Refusing to take his head coaching salary as an annual pension from the Athletic Department after retiring
Refraining from swearing and yelling to motivate players (“I did hear him say ‘Crap’ at practice one time, but he denies it.”)
Stopping on the Interstate to pull a driver from a burning car when no one else would go near it
Refusing large corporate and individual donations to his political campaigns
Never complaining even privately about being the lowest paid athletic director in the Big 12 or the Big Ten (“My mom did all the complaining on that one)
Harboring no ill will toward his boyhood hometown voting for someone else (I do the harboring on that one. Just kidding. I still love Hastings)
Teaching Sunday School many times on top of working 80 hours a week
Turning over the head coaching reigns despite being at the top of his game in order to honor a promise he'd made six years earlier
Doing the dishes after dinner even after a long day at the office
“My dad is the same person at home that you see in public,” Mike said. “He doesn't do things for show except for maybe wash the dishes.”
Seriously, “My dad does not look to other people or prosperity for approval,” Mike said. “His primary concern is living a life according to the values found in the New Testament.”
The values that guide his dad “can be summed up by the example Jesus set when the disciples were arguing about who was the greatest among them,” Mike said. “Jesus said ‘If anyone wants to be first, he must be the very last, and the servant of all.’ Jesus demonstrated this when He knelt down and washed each of their feet.”
Don't be fooled, however. “Charlie McBride (Nebraska’s longtime defensive coordinator under Osborne) can tell you my dad never washed his feet or anyone else’s feet,” Mike said.
Son Defines His Dad’s Servant Heart
Mike says his dad sees true leadership coming from someone with the heart of a servant ... someone who’s willing to sacrifice for the good of others ... someone who realizes that reward is not found in fame, fortune or power, but in the satisfaction of having strived to fulfill God's purposes for their life.
“Having the heart of a servant and acting with love for others is a choice and not necessarily an emotion or feeling,” Mike said. “I can't tell you how many times I've seen my dad be patient, giving, and gracious when I knew he was feeling tired and a little grumpy. Sometimes, my dad is so good it can make you sick, but everything I’ve said is the truth. That's how I see my dad as a leader. Because he’s a servant to his friends, his family, his university and the state he was born and grew up in, he’s worthy of honoring.”

■ **DATASET EXCERPTS**:
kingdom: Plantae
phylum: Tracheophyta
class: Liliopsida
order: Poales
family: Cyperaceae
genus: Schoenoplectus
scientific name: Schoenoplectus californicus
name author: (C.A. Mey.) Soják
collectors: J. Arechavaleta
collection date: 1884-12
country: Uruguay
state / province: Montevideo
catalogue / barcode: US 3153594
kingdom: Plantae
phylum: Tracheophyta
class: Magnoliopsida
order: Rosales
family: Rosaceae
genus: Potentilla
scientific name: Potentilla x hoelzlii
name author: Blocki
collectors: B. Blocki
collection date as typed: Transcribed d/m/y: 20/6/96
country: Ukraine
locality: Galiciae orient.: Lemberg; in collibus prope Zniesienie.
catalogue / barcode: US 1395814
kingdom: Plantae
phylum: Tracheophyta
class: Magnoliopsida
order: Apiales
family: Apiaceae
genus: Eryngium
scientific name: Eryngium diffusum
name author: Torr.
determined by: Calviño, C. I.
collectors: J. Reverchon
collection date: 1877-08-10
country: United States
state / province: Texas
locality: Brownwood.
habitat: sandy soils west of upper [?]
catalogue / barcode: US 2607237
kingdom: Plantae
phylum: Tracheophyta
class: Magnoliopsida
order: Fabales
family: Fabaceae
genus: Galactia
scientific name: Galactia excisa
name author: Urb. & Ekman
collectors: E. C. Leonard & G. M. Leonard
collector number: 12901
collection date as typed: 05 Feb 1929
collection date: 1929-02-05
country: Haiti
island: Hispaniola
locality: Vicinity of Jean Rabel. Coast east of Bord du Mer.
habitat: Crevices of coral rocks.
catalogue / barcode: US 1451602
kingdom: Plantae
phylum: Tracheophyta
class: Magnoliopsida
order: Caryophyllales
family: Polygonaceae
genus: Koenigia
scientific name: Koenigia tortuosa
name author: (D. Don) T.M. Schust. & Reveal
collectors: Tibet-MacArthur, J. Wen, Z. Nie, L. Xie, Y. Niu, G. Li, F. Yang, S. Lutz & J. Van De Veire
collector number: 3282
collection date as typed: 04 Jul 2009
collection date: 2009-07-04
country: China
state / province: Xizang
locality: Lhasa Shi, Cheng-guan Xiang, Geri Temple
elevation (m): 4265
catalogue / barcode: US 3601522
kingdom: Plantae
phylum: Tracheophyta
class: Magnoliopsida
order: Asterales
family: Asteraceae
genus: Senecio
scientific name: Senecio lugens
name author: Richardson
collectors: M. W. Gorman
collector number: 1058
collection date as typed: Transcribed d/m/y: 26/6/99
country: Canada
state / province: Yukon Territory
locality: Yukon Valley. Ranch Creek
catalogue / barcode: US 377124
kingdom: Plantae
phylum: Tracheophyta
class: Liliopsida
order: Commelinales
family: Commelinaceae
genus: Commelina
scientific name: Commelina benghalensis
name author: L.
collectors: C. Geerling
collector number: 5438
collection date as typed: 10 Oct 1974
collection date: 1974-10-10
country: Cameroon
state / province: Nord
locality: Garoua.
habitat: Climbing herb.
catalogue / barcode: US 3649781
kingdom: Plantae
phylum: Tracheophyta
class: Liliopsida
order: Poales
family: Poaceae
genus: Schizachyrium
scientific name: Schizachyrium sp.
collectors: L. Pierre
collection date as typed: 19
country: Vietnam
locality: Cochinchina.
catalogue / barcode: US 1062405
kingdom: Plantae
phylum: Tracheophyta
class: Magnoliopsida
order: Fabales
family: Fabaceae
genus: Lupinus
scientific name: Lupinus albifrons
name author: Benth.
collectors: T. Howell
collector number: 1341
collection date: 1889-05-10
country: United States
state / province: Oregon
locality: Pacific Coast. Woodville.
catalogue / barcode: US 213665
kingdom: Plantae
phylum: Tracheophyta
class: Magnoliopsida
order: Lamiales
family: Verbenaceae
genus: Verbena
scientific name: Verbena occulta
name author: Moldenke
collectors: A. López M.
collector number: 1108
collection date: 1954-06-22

■ **TASKS TO PERFORM**:
1: In the passage on a father's servant leadership, reproduce the text from "Stopping on the" to "still love Hastings)", substituting "highway" for "Interstate".
2: According to the passage on a father's servant leadership, what position did Charlie McBride hold?

■ **ANSWERS FOR THE TASKS**:
1:
Stopping on the highway to pull a driver from a burning car when no one else would go near it
Refusing large corporate and individual donations to his political campaigns
Never complaining even privately about being the lowest paid athletic director in the Big 12 or the Big Ten (“My mom did all the complaining on that one)
Harboring no ill will toward his boyhood hometown voting for someone else (I do the harboring on that one. Just kidding. I still love Hastings)

2: He was Nebraska's longtime defensive coordinator under Osborne.